Question

Let $p:=\sum_{n=0}^\infty p_n$ be a polynomial given by its terminating decomposition by means of homogeneous polynomials. For fixed $x\in \mathbb{R}^d $ and an none negative integer $n$, can we find a compact $K_{x,n}\subset \mathbb{R}^d$ and a constant $C_{x,n}$ such that $|p_ n(x)|\le C_{x,n} \sup_{z\in K_{x,n}}|p(z)|$ ?

Thanks in advance.

Answer 1

Here's a counterexample with $d=1$. Since $d=1$, we have $p_n(x)=a_nx^n$, so $p(x)=\sum_{n=0}^\infty a_nx^n$. Since you call this a polynomial, we'll also assume that $a_n=0$ for sufficiently large $n$. Let's take a special case of what you'd like to be true: $$ |p_2(1)|\leq C\sup_{x\in K}|p(x)| $$ for some compact $K\subseteq\mathbb R$ and some $C<\infty$. In other words: $$ |a_2|\leq C\sup_{|x|\leq N}|p(x)| $$ Suppose this is true for all polynomials $p(x)$, and apply it to a partial taylor expansion of $f_A(x)=e^{-Ax^2}$, $A>0$. Then $a_2=\frac 12f_A''(0)=-A$, so your inequality would imply that $|A|\leq C\sup_{|x|\leq N}|p(x)|$. However the power series of $f_A(x)$ has infinite radius of convergence, so no matter what $N$ is, we can choose a very high degree taylor approximation which equals $f_A$ within an error of $\frac 1{10}$ on $[-N,N]$. Thus the right hand side will be bounded by, say $2C$. On the other hand, we are free to choose $A$ as large as we want, so this is a contradiction.

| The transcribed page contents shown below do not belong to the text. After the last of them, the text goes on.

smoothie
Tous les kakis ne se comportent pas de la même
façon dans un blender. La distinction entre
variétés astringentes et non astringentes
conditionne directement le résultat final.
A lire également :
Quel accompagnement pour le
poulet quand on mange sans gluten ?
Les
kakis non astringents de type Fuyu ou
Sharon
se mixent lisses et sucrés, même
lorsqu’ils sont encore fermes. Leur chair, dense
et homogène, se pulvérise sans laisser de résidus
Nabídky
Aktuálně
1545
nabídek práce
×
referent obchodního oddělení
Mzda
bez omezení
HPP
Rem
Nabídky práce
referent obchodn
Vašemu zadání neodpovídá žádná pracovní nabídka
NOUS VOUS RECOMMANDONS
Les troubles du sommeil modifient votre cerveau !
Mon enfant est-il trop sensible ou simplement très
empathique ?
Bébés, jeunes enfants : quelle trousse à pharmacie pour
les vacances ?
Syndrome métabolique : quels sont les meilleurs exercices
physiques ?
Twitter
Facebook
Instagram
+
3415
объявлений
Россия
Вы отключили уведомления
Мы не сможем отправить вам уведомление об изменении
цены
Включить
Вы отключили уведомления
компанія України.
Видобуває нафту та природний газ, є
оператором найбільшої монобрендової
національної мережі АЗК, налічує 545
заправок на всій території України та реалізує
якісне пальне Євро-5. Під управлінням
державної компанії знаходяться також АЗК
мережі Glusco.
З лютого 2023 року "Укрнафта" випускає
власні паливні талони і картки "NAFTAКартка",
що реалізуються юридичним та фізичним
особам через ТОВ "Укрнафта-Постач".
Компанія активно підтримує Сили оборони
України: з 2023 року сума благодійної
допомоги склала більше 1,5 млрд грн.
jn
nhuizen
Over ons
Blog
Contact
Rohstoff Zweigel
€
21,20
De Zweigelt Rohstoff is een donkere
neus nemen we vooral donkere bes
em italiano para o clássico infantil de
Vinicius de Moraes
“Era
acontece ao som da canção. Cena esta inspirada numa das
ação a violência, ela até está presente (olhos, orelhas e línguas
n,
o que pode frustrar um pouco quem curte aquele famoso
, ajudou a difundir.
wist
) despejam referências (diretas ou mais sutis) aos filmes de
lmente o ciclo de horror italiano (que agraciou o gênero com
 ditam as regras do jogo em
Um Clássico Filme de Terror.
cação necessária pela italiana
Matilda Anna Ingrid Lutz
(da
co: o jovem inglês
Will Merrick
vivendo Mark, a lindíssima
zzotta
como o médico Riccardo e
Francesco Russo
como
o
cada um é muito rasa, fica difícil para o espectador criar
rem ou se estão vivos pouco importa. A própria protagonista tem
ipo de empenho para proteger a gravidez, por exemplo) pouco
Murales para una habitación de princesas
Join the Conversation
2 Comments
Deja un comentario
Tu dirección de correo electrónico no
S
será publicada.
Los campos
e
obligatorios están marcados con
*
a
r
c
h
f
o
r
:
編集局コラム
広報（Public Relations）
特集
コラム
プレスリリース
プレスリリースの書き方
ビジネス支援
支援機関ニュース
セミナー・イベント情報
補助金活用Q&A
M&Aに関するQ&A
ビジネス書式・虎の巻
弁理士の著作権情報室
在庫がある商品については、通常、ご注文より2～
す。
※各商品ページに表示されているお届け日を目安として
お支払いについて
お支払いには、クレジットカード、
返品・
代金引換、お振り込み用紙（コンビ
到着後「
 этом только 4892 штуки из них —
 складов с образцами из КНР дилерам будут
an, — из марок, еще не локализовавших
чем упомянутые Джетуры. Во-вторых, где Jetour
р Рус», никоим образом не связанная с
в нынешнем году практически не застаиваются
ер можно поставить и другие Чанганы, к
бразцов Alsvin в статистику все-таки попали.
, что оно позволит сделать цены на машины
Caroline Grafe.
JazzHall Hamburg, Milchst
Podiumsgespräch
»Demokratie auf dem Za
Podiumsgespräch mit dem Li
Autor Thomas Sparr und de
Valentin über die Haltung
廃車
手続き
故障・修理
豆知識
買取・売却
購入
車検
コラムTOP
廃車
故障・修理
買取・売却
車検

There are two ways I see to fix the desired inequality. First, you could assume bound the degree of $p(x)$. Then the space of such polynomials is finite dimensional, and in this case any $K$ with nonempty interior works, since then $\sup_{z\in K}|p(z)|$ is a norm on this space of such polynomials. (incidentally, this is essentially related to Problem A5 on the 1999 Putnam, see http://amc.maa.org/a-activities/a7-problems/putnamindex.shtml).

Second, you could instead consider polynomials on the complex numbers, and allow supremum on the right hand side to be over compact $K\subseteq\mathbb C^n$. Then the Cauchy Integral Formula (http://en.wikipedia.org/wiki/Cauchy_integral_formula) would make your statement true (at least for $d=1$, and probably all $d$ as well).